Copy each line of the material in which the word "Locar" appears.

───── Records shown

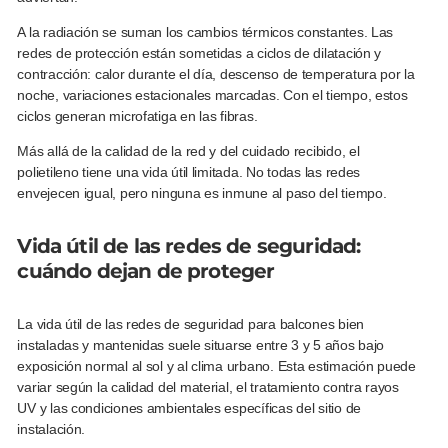
A la radiación se suman los cambios térmicos constantes. Las
redes de protección están sometidas a ciclos de dilatación y
contracción: calor durante el día, descenso de temperatura por la
noche, variaciones estacionales marcadas. Con el tiempo, estos
ciclos generan microfatiga en las fibras.
Más allá de la calidad de la red y del cuidado recibido, el
polietileno tiene una vida útil limitada. No todas las redes
envejecen igual, pero ninguna es inmune al paso del tiempo.
Vida útil de las redes de seguridad:
cuándo dejan de proteger
La vida útil de las redes de seguridad para balcones bien
instaladas y mantenidas suele situarse entre 3 y 5 años bajo
exposición normal al sol y al clima urbano. Esta estimación puede
variar según la calidad del material, el tratamiento contra rayos
UV y las condiciones ambientales específicas del sitio de
instalación.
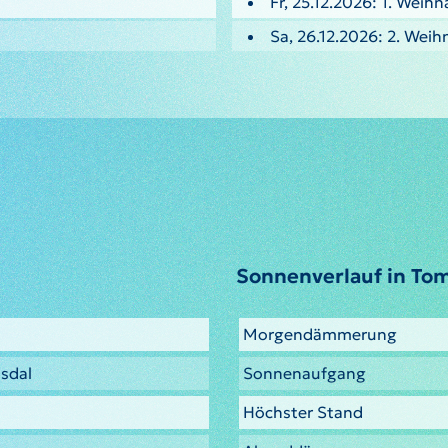
Fr, 25.12.2026: 1. Weih
Sa, 26.12.2026: 2. Weih
Sonnenverlauf in To
Morgendämmerung
sdal
Sonnenaufgang
Höchster Stand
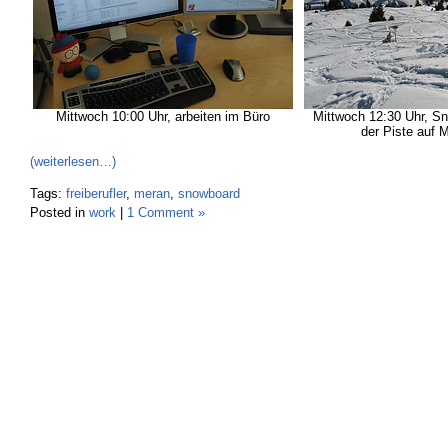
Mittwoch 10:00 Uhr, arbeiten im Büro
Mittwoch 12:30 Uhr, S
der Piste auf 
(weiterlesen…)
Tags:
freiberufler
,
meran
,
snowboard
Posted in
work
|
1 Comment »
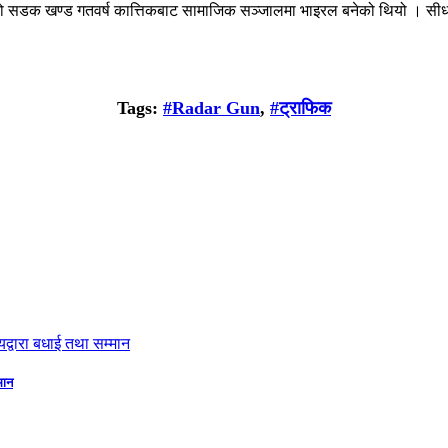
को सडक खण्ड गतवर्ष कात्तिकबाट सामाजिक सञ्जालमा भाइरल बनेको थियो । सीधा र
Tags:
#Radar Gun
,
#ट्राफिक
मान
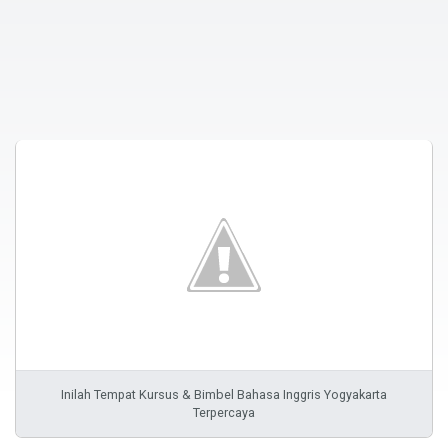
Inilah Tempat Kursus & Bimbel Bahasa Inggris Yogyakarta
Terpercaya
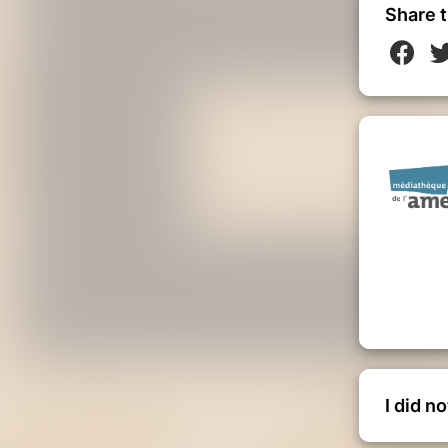
Share t
I did n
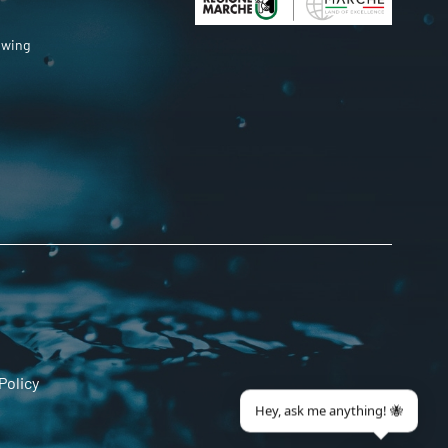
owing
Policy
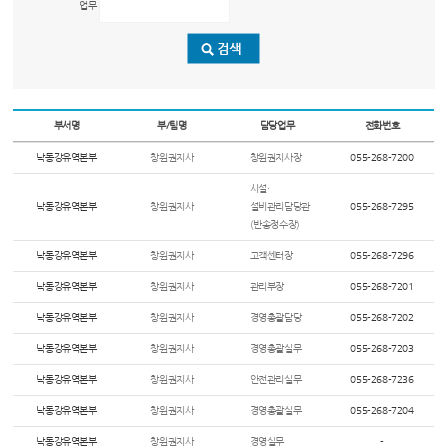
업무
부서명
부/팀명
담당업무
전화번호
낙동강유역본부
창원권지사
창원권지사장
055-268-7200
시설·
낙동강유역본부
창원권지사
설비관리담당관
055-268-7295
(반송정수장)
낙동강유역본부
창원권지사
고객센터장
055-268-7296
낙동강유역본부
창원권지사
관리부장
055-268-7201
낙동강유역본부
창원권지사
경영총괄담당
055-268-7202
낙동강유역본부
창원권지사
경영총괄실무
055-268-7203
낙동강유역본부
창원권지사
안전관리실무
055-268-7236
낙동강유역본부
창원권지사
경영총괄실무
055-268-7204
낙동강유역본부
창원권지사
경영실무
-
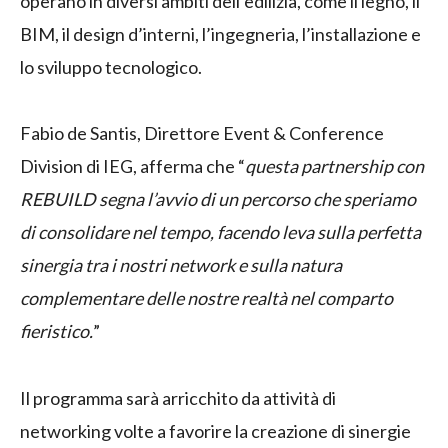
operano in diversi ambiti dell’edilizia, come il legno, il
BIM, il design d’interni, l’ingegneria, l’installazione e
lo sviluppo tecnologico.
Fabio de Santis, Direttore Event & Conference
Division di IEG, afferma che “
questa partnership con
REBUILD segna l’avvio di un percorso che speriamo
di consolidare nel tempo, facendo leva sulla perfetta
sinergia tra i nostri network e sulla natura
complementare delle nostre realtà nel comparto
fieristico.
”
Il programma sarà arricchito da attività di
networking volte a favorire la creazione di sinergie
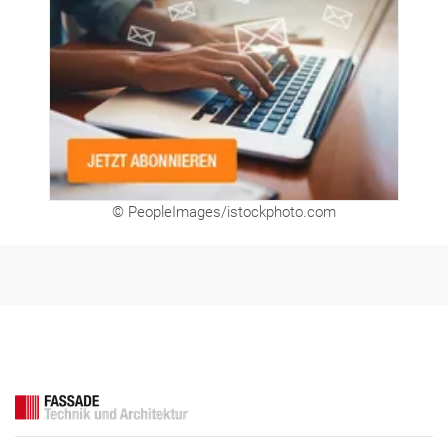
© PeopleImages/istockphoto.com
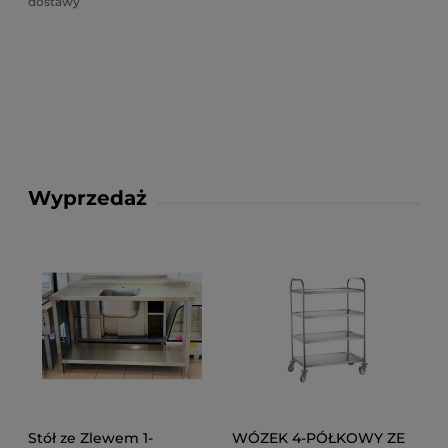
dostawy
Wyprzedaż
Stół ze Zlewem 1-
WÓZEK 4-PÓŁKOWY ZE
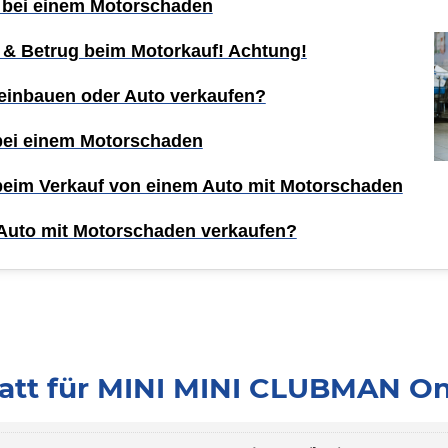
 bei einem Motorschaden
 & Betrug beim Motorkauf! Achtung!
einbauen oder Auto verkaufen?
 bei einem Motorschaden
 beim Verkauf von einem Auto mit Motorschaden
Auto mit Motorschaden verkaufen?
att für MINI MINI CLUBMAN On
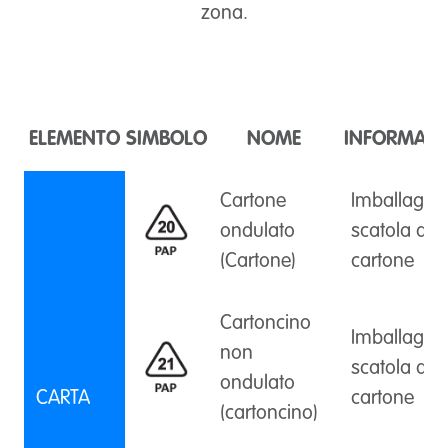
zona.
ELEMENTO
SIMBOLO
NOME
INFORMAZI
Cartone
Imballaggio
ondulato
scatola di
(Cartone)
cartone
Cartoncino
Imballaggio
non
scatola di
ondulato
CARTA
cartone
(cartoncino)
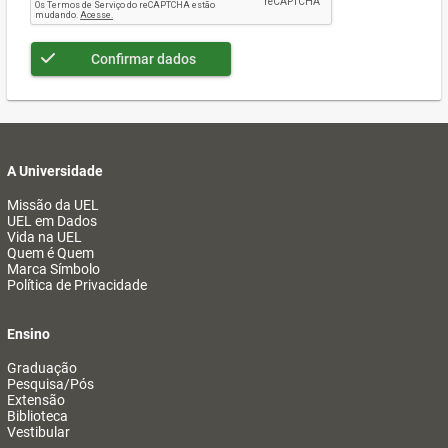
Confirmar dados
A Universidade
Missão da UEL
UEL em Dados
Vida na UEL
Quem é Quem
Marca Símbolo
Política de Privacidade
Ensino
Graduação
Pesquisa/Pós
Extensão
Biblioteca
Vestibular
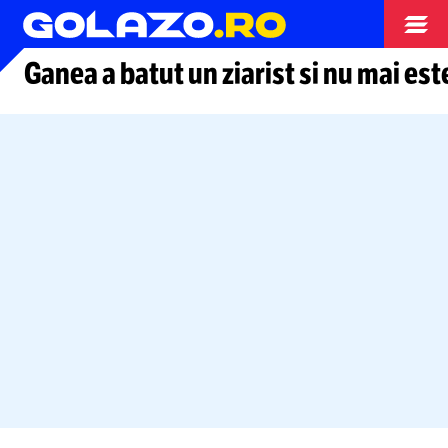
Arhiva fotbal
Ganea a batut un ziarist si nu mai est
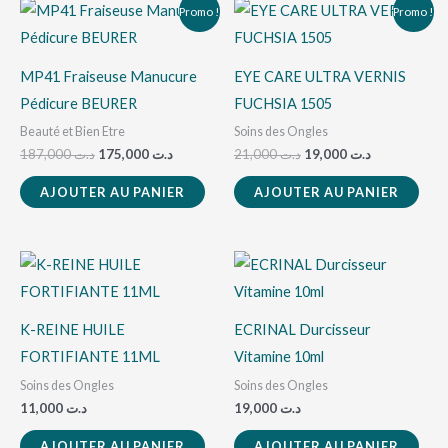
Le
Le
Le
Le
Promo !
Promo !
prix
prix
prix
prix
initial
actuel
initial
actuel
était :
est :
était :
est :
د.ت 19,000.
د.ت 21,000.
د.ت 175,000.
د.ت 187,000.
MP41 Fraiseuse Manucure
EYE CARE ULTRA VERNIS
Pédicure BEURER
FUCHSIA 1505
Beauté et Bien Etre
Soins des Ongles
187,000
د.ت
175,000
د.ت
21,000
د.ت
19,000
د.ت
AJOUTER AU PANIER
AJOUTER AU PANIER
K-REINE HUILE
ECRINAL Durcisseur
FORTIFIANTE 11ML
Vitamine 10ml
Soins des Ongles
Soins des Ongles
11,000
د.ت
19,000
د.ت
AJOUTER AU PANIER
AJOUTER AU PANIER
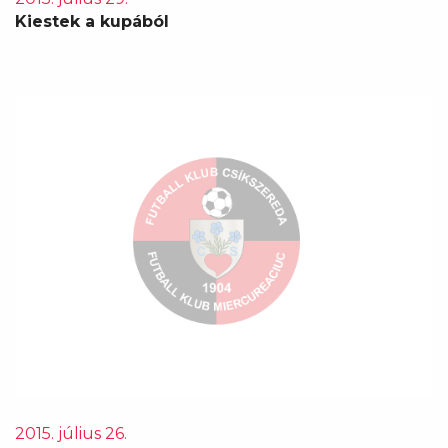
Kiestek a kupából
2015. július 26.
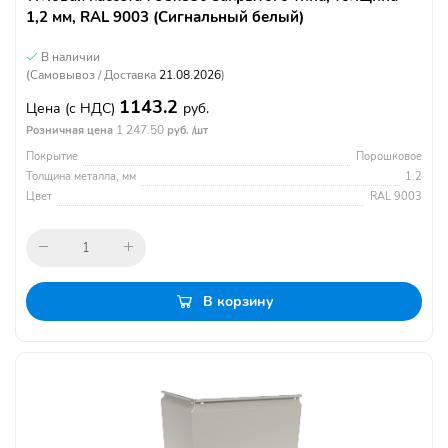
1,2 мм, RAL 9003 (Сигнальный белый)
В наличии
(Самовывоз / Доставка
21.08.2026
)
1143.2
Цена
(с НДС)
руб.
1 247.50
Розничная цена
руб. /шт
Покрытие
Порошковое
Толщина металла, мм
1.2
Цвет
RAL 9003
В корзину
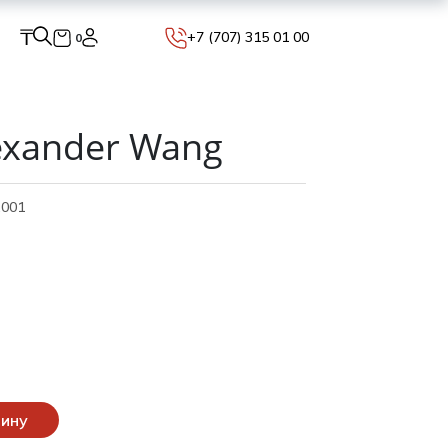
₸
+7 (707) 315 01 00
0
exander Wang
.001
зину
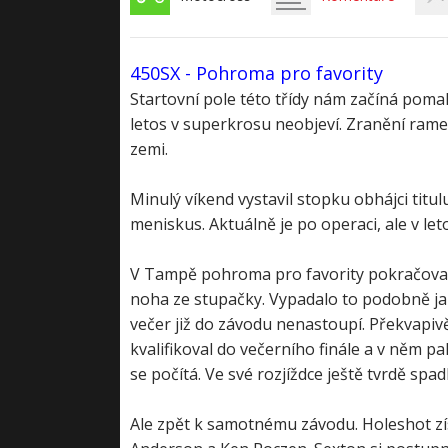
450SX - Pohroma pro favority
Startovní pole této třídy nám začíná pomal
letos v superkrosu neobjeví. Zranění ram
zemi.
Minulý víkend vystavil stopku obhájci titul
meniskus. Aktuálně je po operaci, ale v let
V Tampě pohroma pro favority pokračovala. 
noha ze stupačky. Vypadalo to podobně jako
večer již do závodu nenastoupí. Překvapivě
kvalifikoval do večerního finále a v něm pa
se počítá. Ve své rozjíždce ještě tvrdě spa
Ale zpět k samotnému závodu. Holeshot zís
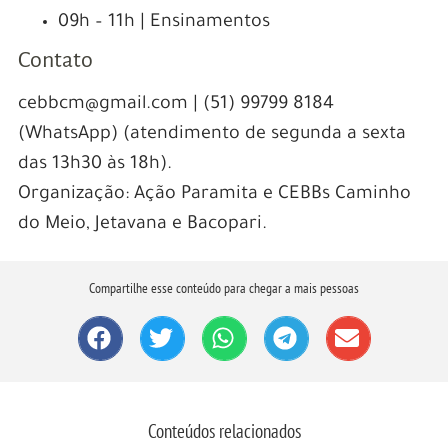
09h – 11h | Ensinamentos
Contato
cebbcm@gmail.com | (51) 99799 8184
(WhatsApp) (atendimento de segunda a sexta
das 13h30 às 18h).
Organização: Ação Paramita e CEBBs Caminho
do Meio, Jetavana e Bacopari.
Compartilhe esse conteúdo para chegar a mais pessoas
Conteúdos relacionados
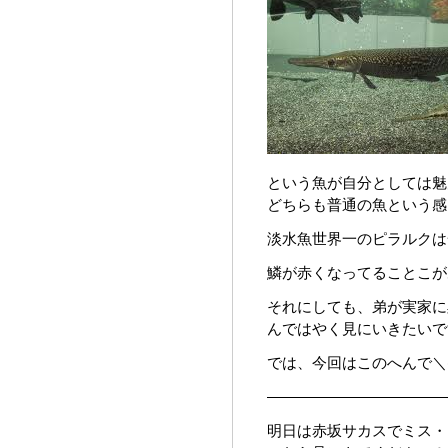
という魚が自分としては魅
どちらも普通の魚という感
淡水魚世界一のピラルクは
鱗が赤くなってることこがあ
それにしても、弟が実家に
んではやく見にいきたいです(*
では、今回はこのへんで＼(^
————————————
明日は赤坂サカスでミス・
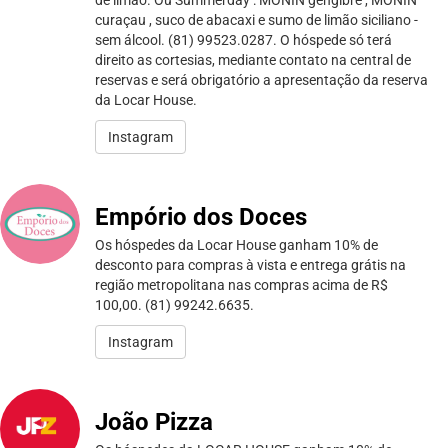
curaçau , suco de abacaxi e sumo de limão siciliano -
sem álcool. (81) 99523.0287. O hóspede só terá
direito as cortesias, mediante contato na central de
reservas e será obrigatório a apresentação da reserva
da Locar House.
Instagram
Empório dos Doces
Os hóspedes da Locar House ganham 10% de
desconto para compras à vista e entrega grátis na
região metropolitana nas compras acima de R$
100,00. (81) 99242.6635.
Instagram
João Pizza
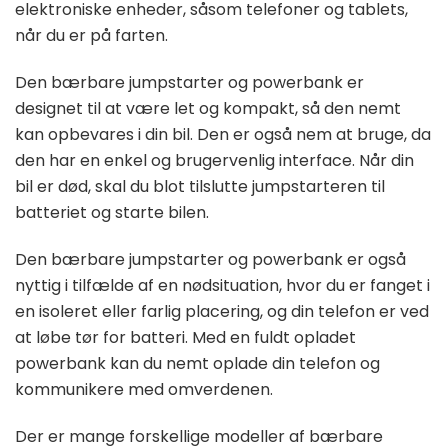
elektroniske enheder, såsom telefoner og tablets,
når du er på farten.
Den bærbare jumpstarter og powerbank er
designet til at være let og kompakt, så den nemt
kan opbevares i din bil. Den er også nem at bruge, da
den har en enkel og brugervenlig interface. Når din
bil er død, skal du blot tilslutte jumpstarteren til
batteriet og starte bilen.
Den bærbare jumpstarter og powerbank er også
nyttig i tilfælde af en nødsituation, hvor du er fanget i
en isoleret eller farlig placering, og din telefon er ved
at løbe tør for batteri. Med en fuldt opladet
powerbank kan du nemt oplade din telefon og
kommunikere med omverdenen.
Der er mange forskellige modeller af bærbare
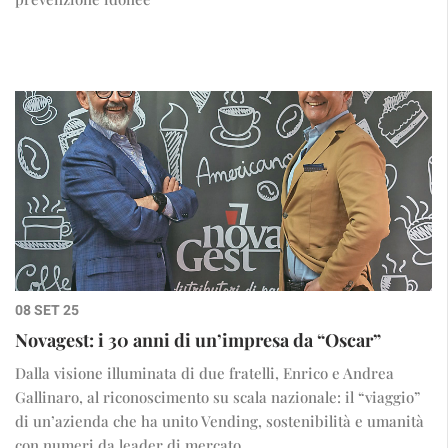
08 SET 25
Novagest: i 30 anni di un’impresa da “Oscar”
Dalla visione illuminata di due fratelli, Enrico e Andrea
Gallinaro, al riconoscimento su scala nazionale: il “viaggio”
di un’azienda che ha unito Vending, sostenibilità e umanità
con numeri da leader di mercato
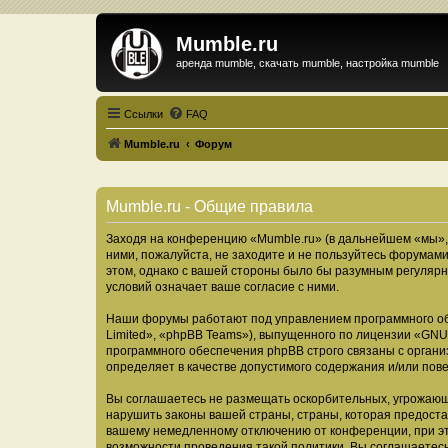
Mumble.ru
аренда mumble, скачать mumble, настройка mumble
Ссылки
FAQ
Mumble.ru
Форум
Mumble.ru - Общие правила
Заходя на конференцию «Mumble.ru» (в дальнейшем «мы», «
ними, пожалуйста, не заходите и не пользуйтесь форумами
этом, однако с вашей стороны было бы разумным регулярн
условий означает ваше согласие с ними.
Наши форумы работают под управлением программного об
Limited», «phpBB Teams»), выпущенного по лицензии «
GNU 
программного обеспечения phpBB строго связаны с органи
определяет в качестве допустимого содержания и/или по
Вы соглашаетесь не размещать оскорбительных, угрожающ
нарушить законы вашей страны, страны, которая предоста
вашему немедленному отключению от конференции, при это
возможности проведения такой политики. Вы соглашаетесь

──────────

### Exercise answer
da Locar House.
Os hóspedes da Locar House ganham 10% de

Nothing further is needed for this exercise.